Tuesday, December 22, 2015

The Self-Harmony of the Bible - 3 (Part Sixteen)

How Many Vessels of Gold and Silver Were There?
            Can Ezra add up numbers? This is the question the skeptic would like us to ask, for he notes that Ezra 1:9-11 just does not add up. There it (NIV) says: “Now this was their [the articles of the house of Jehovah] number: 30 gold dishes, 1,000 silver dishes, 29 duplicates; 30 gold bowls, 410 silver bowls of a second kind and 1,000 other articles. All the articles of gold and silver numbered 5,400.” Thus we are told that there were 2,499 such vessels by adding the numbers up, or 5,400 by explicit statement. Which is it?
            The skeptic, of course, would not like an answer where the uninspired, though painstakingly copied, manuscripts that we have today are corrupt in these small things. This, however, is the most likely answer. Perhaps the number at the end was garbled, or a small section of text dropped out. There is no contradiction in the biblical text proper, so there is no biblical self-contradiction.

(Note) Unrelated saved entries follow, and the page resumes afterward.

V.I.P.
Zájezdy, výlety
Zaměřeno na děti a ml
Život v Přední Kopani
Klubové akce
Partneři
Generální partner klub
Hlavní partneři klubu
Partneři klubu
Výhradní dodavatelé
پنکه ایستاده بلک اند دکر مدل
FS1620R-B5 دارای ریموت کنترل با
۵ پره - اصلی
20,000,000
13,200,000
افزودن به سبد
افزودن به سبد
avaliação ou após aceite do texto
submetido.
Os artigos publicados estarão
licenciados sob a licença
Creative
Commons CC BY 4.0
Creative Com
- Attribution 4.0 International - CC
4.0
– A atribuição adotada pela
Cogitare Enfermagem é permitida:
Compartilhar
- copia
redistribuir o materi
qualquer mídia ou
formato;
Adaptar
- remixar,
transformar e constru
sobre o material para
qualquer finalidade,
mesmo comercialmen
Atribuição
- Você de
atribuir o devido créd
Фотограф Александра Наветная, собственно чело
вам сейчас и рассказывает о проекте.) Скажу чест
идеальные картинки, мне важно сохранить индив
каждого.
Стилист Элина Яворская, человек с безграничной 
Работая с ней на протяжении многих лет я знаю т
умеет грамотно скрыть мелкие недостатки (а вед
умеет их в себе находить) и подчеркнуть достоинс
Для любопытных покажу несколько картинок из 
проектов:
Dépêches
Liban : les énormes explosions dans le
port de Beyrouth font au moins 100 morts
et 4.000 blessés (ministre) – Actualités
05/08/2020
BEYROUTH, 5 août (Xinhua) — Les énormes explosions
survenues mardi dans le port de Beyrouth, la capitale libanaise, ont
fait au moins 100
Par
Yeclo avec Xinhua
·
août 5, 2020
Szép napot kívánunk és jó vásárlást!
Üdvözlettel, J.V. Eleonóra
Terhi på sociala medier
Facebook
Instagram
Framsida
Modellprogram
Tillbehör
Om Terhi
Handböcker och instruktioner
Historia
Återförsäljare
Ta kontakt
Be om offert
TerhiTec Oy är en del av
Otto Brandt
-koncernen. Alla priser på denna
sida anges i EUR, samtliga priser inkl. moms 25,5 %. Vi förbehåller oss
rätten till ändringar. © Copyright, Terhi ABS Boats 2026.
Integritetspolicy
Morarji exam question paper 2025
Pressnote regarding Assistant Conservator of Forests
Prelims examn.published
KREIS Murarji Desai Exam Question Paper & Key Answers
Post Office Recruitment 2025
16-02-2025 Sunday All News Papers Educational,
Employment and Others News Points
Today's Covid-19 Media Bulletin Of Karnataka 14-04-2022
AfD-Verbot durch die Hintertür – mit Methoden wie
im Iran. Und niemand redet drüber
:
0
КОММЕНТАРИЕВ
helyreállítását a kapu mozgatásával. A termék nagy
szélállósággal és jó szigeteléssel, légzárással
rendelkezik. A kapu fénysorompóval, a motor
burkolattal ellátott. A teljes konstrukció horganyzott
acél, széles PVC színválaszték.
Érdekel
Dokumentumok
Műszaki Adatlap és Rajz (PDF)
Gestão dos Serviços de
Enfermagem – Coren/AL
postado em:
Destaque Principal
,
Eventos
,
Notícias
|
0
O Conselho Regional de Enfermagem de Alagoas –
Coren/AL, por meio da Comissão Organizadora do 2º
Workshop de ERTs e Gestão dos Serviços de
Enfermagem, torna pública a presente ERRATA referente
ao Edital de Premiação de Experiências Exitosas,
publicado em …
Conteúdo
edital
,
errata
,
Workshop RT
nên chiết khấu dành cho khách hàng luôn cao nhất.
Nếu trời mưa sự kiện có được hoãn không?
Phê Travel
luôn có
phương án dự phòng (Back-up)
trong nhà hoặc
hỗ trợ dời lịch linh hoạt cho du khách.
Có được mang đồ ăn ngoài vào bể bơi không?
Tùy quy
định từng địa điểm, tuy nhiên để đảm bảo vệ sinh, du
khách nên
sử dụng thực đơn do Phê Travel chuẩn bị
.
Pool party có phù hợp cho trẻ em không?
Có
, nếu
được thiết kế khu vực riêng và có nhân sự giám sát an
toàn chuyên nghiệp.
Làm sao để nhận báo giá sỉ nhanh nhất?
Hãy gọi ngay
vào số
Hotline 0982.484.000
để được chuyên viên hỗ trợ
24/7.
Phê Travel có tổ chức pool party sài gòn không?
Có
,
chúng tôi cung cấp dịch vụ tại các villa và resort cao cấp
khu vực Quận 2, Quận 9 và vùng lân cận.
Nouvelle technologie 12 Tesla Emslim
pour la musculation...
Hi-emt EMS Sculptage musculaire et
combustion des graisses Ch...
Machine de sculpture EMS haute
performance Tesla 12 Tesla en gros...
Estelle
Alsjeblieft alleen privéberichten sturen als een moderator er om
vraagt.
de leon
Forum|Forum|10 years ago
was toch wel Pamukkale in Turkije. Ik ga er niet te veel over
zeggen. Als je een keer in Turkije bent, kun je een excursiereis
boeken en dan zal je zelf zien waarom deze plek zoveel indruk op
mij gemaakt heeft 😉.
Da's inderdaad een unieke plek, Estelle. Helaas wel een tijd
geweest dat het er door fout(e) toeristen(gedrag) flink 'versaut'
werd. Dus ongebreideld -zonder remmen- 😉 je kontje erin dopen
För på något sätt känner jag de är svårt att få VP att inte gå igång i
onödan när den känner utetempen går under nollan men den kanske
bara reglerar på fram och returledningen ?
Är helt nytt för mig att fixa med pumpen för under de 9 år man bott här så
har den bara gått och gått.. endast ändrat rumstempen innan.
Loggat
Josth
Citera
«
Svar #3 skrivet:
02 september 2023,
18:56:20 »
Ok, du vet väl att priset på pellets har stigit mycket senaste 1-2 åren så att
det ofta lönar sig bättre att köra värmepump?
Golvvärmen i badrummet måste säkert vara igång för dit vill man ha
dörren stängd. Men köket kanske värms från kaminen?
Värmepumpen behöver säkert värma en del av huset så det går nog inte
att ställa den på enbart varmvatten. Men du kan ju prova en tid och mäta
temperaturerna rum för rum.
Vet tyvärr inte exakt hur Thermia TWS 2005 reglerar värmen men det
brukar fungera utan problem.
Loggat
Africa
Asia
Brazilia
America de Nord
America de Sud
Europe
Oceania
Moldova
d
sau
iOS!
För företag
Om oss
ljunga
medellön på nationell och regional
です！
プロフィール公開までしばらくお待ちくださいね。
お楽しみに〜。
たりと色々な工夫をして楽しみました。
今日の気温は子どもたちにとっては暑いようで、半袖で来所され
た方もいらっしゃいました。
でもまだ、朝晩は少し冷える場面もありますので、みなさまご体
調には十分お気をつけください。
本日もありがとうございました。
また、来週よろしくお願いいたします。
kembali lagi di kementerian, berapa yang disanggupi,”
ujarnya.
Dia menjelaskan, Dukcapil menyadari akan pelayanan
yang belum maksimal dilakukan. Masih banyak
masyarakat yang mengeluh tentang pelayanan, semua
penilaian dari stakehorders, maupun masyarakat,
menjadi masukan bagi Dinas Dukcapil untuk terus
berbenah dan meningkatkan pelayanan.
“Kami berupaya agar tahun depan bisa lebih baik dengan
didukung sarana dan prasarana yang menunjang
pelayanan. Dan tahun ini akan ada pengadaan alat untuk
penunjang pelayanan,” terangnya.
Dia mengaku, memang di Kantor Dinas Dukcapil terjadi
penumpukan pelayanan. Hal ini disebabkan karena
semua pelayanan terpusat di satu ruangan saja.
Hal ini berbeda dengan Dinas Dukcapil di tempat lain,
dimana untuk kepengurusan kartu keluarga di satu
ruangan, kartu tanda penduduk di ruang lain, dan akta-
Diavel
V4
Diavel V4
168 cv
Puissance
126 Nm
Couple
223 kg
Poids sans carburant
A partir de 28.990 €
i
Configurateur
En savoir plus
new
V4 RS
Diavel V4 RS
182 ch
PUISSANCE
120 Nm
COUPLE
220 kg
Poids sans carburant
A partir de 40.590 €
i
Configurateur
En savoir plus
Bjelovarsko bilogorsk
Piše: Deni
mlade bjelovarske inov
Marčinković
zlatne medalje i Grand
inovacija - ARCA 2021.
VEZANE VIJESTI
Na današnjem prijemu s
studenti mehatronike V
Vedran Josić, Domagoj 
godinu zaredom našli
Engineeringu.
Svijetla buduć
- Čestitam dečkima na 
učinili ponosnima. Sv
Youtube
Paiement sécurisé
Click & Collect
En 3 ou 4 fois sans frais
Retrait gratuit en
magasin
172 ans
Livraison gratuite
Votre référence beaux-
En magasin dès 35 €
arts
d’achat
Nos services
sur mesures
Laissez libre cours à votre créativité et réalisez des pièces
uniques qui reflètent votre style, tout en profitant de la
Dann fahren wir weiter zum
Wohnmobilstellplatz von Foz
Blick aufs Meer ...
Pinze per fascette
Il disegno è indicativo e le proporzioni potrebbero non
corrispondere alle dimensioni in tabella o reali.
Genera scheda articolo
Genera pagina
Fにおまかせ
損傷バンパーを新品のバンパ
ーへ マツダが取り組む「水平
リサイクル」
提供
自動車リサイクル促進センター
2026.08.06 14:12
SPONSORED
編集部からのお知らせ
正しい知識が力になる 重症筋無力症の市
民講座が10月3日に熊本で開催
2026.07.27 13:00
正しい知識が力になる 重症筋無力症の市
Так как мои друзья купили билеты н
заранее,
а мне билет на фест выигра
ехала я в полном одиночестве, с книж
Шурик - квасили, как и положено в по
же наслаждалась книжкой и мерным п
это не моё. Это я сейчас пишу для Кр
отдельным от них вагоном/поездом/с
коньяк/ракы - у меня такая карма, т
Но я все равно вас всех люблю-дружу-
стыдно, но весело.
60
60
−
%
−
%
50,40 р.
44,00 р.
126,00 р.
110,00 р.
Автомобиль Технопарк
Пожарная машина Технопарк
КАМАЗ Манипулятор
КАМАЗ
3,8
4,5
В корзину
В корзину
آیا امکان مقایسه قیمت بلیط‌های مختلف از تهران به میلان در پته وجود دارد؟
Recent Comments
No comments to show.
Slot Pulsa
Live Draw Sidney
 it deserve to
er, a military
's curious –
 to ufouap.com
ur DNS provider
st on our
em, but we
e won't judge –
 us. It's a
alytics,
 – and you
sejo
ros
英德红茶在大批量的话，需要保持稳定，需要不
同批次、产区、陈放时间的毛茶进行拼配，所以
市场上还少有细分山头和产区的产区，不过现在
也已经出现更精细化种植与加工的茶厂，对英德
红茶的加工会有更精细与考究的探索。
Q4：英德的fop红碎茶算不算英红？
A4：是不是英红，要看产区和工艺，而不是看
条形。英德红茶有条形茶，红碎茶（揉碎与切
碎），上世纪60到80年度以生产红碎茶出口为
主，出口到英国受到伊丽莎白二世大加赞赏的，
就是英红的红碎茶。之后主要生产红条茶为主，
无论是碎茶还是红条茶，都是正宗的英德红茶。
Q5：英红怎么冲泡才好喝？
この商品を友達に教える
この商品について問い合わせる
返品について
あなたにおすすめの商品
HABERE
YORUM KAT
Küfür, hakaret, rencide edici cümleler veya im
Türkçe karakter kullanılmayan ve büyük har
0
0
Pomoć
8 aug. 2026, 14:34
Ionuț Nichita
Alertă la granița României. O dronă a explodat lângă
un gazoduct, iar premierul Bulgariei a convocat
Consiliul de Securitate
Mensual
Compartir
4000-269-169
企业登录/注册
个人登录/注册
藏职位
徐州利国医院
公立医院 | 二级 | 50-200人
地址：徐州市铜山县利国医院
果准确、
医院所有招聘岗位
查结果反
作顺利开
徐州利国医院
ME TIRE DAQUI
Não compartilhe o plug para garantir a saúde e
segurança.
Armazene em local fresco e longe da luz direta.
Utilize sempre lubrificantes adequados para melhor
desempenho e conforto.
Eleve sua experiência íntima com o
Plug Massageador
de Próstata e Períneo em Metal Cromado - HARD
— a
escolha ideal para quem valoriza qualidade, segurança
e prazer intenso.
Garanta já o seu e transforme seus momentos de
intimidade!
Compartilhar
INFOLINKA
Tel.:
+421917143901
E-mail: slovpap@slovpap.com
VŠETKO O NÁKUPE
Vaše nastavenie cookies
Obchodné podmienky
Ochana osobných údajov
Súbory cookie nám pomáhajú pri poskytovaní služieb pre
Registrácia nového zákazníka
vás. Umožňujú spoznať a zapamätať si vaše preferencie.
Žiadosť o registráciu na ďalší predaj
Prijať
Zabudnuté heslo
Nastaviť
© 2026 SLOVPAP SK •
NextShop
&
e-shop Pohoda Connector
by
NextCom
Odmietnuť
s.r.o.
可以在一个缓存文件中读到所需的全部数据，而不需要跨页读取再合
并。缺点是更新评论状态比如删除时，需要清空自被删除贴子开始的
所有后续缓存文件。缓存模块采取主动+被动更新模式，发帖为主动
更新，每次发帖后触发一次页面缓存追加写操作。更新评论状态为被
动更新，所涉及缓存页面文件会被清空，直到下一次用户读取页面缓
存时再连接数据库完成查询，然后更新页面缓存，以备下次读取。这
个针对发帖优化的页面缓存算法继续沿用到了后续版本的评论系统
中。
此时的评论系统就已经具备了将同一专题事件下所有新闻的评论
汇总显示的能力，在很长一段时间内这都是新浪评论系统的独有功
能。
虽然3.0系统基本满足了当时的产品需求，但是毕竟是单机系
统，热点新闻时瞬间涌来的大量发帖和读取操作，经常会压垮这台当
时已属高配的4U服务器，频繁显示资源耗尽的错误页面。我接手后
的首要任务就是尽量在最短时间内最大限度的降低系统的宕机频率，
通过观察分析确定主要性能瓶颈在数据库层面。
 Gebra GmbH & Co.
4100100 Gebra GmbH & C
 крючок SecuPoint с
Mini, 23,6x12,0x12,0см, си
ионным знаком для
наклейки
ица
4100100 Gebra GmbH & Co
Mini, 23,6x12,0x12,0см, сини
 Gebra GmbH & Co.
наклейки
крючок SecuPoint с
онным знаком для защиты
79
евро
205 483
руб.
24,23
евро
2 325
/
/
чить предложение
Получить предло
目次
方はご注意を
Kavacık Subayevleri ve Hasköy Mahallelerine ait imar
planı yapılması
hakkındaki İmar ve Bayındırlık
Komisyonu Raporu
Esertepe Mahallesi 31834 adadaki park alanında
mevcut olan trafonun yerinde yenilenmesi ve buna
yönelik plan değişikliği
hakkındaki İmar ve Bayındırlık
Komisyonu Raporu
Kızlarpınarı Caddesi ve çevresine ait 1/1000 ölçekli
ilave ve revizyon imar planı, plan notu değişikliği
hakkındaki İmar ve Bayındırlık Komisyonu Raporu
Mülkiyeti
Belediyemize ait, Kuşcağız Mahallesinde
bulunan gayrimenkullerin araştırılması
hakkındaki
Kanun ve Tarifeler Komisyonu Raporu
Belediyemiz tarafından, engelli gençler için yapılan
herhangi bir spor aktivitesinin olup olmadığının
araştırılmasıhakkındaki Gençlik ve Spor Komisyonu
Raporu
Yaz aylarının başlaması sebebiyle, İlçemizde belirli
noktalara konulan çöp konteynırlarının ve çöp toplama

How Many Sacrifices Did Solomon Offer?
            1 Kings 8:5 (NWT) reports: “King Solomon and the entire assembly of Israel, who had been summoned to meet with him, were before the Ark. So many sheep and cattle were being sacrificed that they could not be counted or numbered.” So, if this number is indefinite, why does 1 Kings 8:63 (NWT) say: “Solomon offered communion sacrifices to Jehovah: He offered 22,000 cattle and 120,000 sheep. Thus the king and all the Israelites inaugurate the house of Jehovah?”
            I find that the most likely explanation is that the expression ‘could not be numbered’ is hyperbole.[1] Though, it could be supposed that since verse 5 mentions what Solomon and Israel offered up, the total exceeded what Solomon alone contributed, that is, the 22,000 cattle and the 120,000 sheep. In a similar cases large donors of sacrifices were singled out and their contributions recorded. (2 Chronicles 30:24; 35:7-9). Regardless, there is no contradiction.

[1] Psalm 50:11 (NWT), for example, records God as saying: “I know every bird of the mountains,” but then saying, “The countless animals of the field are mine.” Is he unable to number the animals of the field, but able to count the birds? No, but he just using a common mode of human speech.